■ Written problem
Retype the lines below exactly, all of them.

** START Supplied material **

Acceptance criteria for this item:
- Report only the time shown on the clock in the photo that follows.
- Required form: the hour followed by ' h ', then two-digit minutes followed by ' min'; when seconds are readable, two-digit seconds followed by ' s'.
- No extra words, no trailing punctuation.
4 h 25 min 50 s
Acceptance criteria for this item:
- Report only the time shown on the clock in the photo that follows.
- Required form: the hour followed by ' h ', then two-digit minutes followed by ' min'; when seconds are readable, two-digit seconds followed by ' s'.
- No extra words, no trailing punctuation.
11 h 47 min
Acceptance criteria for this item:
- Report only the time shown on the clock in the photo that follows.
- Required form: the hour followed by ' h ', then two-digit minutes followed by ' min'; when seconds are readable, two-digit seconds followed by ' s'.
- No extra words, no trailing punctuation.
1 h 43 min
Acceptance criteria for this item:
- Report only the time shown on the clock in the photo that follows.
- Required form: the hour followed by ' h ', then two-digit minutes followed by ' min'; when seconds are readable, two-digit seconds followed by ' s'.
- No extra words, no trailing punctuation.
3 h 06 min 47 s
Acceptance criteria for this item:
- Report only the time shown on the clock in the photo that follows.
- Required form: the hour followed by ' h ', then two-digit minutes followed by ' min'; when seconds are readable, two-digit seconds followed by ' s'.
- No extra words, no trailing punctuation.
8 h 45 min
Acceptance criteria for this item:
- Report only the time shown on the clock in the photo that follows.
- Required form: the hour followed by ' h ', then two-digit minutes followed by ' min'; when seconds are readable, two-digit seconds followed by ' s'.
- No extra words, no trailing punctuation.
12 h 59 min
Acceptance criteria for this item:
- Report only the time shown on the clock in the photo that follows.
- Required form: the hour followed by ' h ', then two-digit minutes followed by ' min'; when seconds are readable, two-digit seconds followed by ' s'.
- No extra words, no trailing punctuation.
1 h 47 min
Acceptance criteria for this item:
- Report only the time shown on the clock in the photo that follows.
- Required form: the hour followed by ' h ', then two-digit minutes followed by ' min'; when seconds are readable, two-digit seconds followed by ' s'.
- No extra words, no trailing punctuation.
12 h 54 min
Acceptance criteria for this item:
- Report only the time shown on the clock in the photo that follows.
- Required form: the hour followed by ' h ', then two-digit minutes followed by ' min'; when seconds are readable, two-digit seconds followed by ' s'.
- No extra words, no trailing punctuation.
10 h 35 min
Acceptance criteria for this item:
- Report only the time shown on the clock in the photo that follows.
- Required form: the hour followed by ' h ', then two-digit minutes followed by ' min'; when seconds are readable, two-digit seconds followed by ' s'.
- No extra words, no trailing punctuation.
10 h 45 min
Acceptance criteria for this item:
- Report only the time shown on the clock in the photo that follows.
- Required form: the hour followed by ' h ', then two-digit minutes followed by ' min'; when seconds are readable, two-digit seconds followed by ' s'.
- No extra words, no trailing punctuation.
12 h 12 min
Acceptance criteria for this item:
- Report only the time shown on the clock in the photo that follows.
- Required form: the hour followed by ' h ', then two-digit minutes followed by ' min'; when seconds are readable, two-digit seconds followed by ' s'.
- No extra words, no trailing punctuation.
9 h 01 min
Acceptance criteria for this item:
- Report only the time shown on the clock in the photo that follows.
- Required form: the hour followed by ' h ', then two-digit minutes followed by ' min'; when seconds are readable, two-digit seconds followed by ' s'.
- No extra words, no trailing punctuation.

** END Supplied material **

■ Reply
Acceptance criteria for this item:
- Report only the time shown on the clock in the photo that follows.
- Required form: the hour followed by ' h ', then two-digit minutes followed by ' min'; when seconds are readable, two-digit seconds followed by ' s'.
- No extra words, no trailing punctuation.
4 h 25 min 50 s
Acceptance criteria for this item:
- Report only the time shown on the clock in the photo that follows.
- Required form: the hour followed by ' h ', then two-digit minutes followed by ' min'; when seconds are readable, two-digit seconds followed by ' s'.
- No extra words, no trailing punctuation.
11 h 47 min
Acceptance criteria for this item:
- Report only the time shown on the clock in the photo that follows.
- Required form: the hour followed by ' h ', then two-digit minutes followed by ' min'; when seconds are readable, two-digit seconds followed by ' s'.
- No extra words, no trailing punctuation.
1 h 43 min
Acceptance criteria for this item:
- Report only the time shown on the clock in the photo that follows.
- Required form: the hour followed by ' h ', then two-digit minutes followed by ' min'; when seconds are readable, two-digit seconds followed by ' s'.
- No extra words, no trailing punctuation.
3 h 06 min 47 s
Acceptance criteria for this item:
- Report only the time shown on the clock in the photo that follows.
- Required form: the hour followed by ' h ', then two-digit minutes followed by ' min'; when seconds are readable, two-digit seconds followed by ' s'.
- No extra words, no trailing punctuation.
8 h 45 min
Acceptance criteria for this item:
- Report only the time shown on the clock in the photo that follows.
- Required form: the hour followed by ' h ', then two-digit minutes followed by ' min'; when seconds are readable, two-digit seconds followed by ' s'.
- No extra words, no trailing punctuation.
12 h 59 min
Acceptance criteria for this item:
- Report only the time shown on the clock in the photo that follows.
- Required form: the hour followed by ' h ', then two-digit minutes followed by ' min'; when seconds are readable, two-digit seconds followed by ' s'.
- No extra words, no trailing punctuation.
1 h 47 min
Acceptance criteria for this item:
- Report only the time shown on the clock in the photo that follows.
- Required form: the hour followed by ' h ', then two-digit minutes followed by ' min'; when seconds are readable, two-digit seconds followed by ' s'.
- No extra words, no trailing punctuation.
12 h 54 min
Acceptance criteria for this item:
- Report only the time shown on the clock in the photo that follows.
- Required form: the hour followed by ' h ', then two-digit minutes followed by ' min'; when seconds are readable, two-digit seconds followed by ' s'.
- No extra words, no trailing punctuation.
10 h 35 min
Acceptance criteria for this item:
- Report only the time shown on the clock in the photo that follows.
- Required form: the hour followed by ' h ', then two-digit minutes followed by ' min'; when seconds are readable, two-digit seconds followed by ' s'.
- No extra words, no trailing punctuation.
10 h 45 min
Acceptance criteria for this item:
- Report only the time shown on the clock in the photo that follows.
- Required form: the hour followed by ' h ', then two-digit minutes followed by ' min'; when seconds are readable, two-digit seconds followed by ' s'.
- No extra words, no trailing punctuation.
12 h 12 min
Acceptance criteria for this item:
- Report only the time shown on the clock in the photo that follows.
- Required form: the hour followed by ' h ', then two-digit minutes followed by ' min'; when seconds are readable, two-digit seconds followed by ' s'.
- No extra words, no trailing punctuation.
9 h 01 min
Acceptance criteria for this item:
- Report only the time shown on the clock in the photo that follows.
- Required form: the hour followed by ' h ', then two-digit minutes followed by ' min'; when seconds are readable, two-digit seconds followed by ' s'.
- No extra words, no trailing punctuation.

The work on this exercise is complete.